Both in 2000’s Platform and 2002’s Unknown Pleasures, Jia Zhang-ke’s characters look to break free of insular communities. Certainly there’s no more haunting image from Unknown Pleasures than the sight of a young man’s motorcycle breaking down just outside the border of the film’s ghost town, where people trade in pop-cultural parts from the outside world. In The World, the village is now global but it’s still insular. The film’s World Park is a Sino Disney that brings the world to people who can’t (or won’t) see it on their own, embodying the angst and confusion of a generation of Chinese youth. It’s there that both tourists and workers alike trade in facsimiles of foreign goods: from the simulations of world wonders to the designer clothes one female character replicates outside of work.
This amusement park is a place that promises “a new world every day,” except Zhang-ke blurs space and evokes redundant moments to suggest that every day is more or less the same. Cultures bleed together inside World Park in ways that obscure identity and impact personal disconnects and Zhang-ke seemingly wonders throughout: How does someone carve an individual sense of self in the middle of this mess? It’s an emotional conundrum inspired throughout, nowhere funnier than when the film’s two leads, Tao (Zhao Tao) and her boyfriend Taisheng (Chen Taisheng), are greenscreened onto a backdrop of the Eiffel Tower while riding a magic carpet—a ludicrous multi-culti day drip scored to a cheesy, barely discernable keyboard rendition of “Don’t Cry For Me Argentina.”

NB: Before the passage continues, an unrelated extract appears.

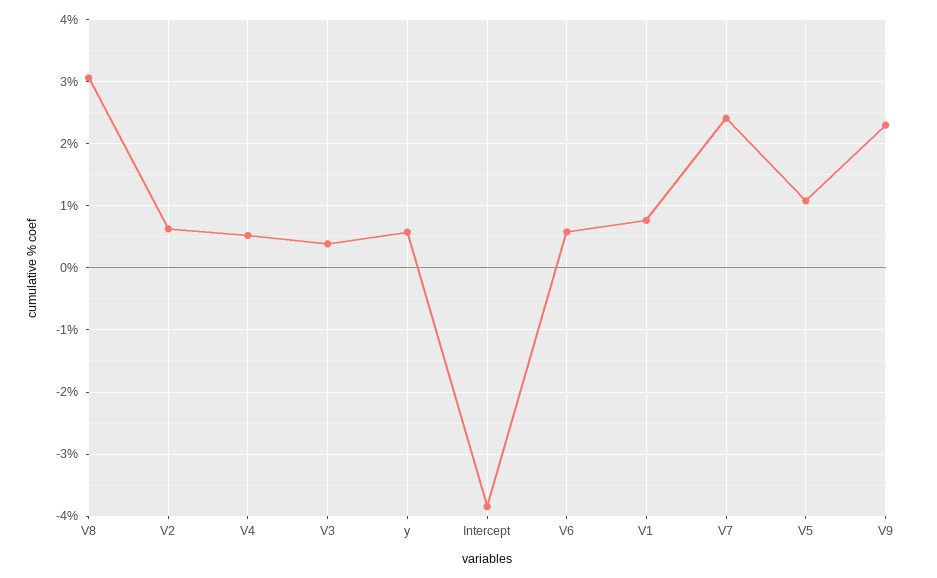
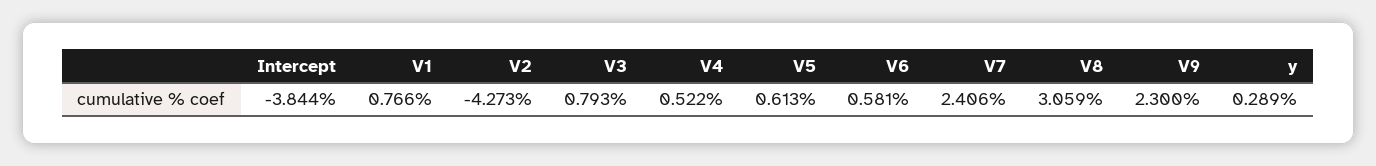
V2: 0.6 -> -4.273
V3: 0.4 -> 0.793
y: 0.6 -> 0.289
V5: 1.1 -> 0.613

World Park is less crossroads of the world than land of confusion, and it’s there that Zhang-ke’s characters struggle to connect to one another and salve their loneliness, but because everyone threatens to leave this ridiculous global village once they discover it’s farce, they all keep each other at arm’s length. The ongoing navel-gazing of Zhang-ke’s films is tolerable only because his characters seem to be moving in positive directions. In The World, Tao becomes friends with a Russian woman who comes to work at the theme park. Neither woman speaks the other’s language, but they still manage to communicate. Their unpretentious global communication is Zhang-ke’s show of force. The film’s character may not know where to go, but when the teary-eyed Russian leaves the amusement park for a better world, her departure suggests that there are options, some sadder than others, still available.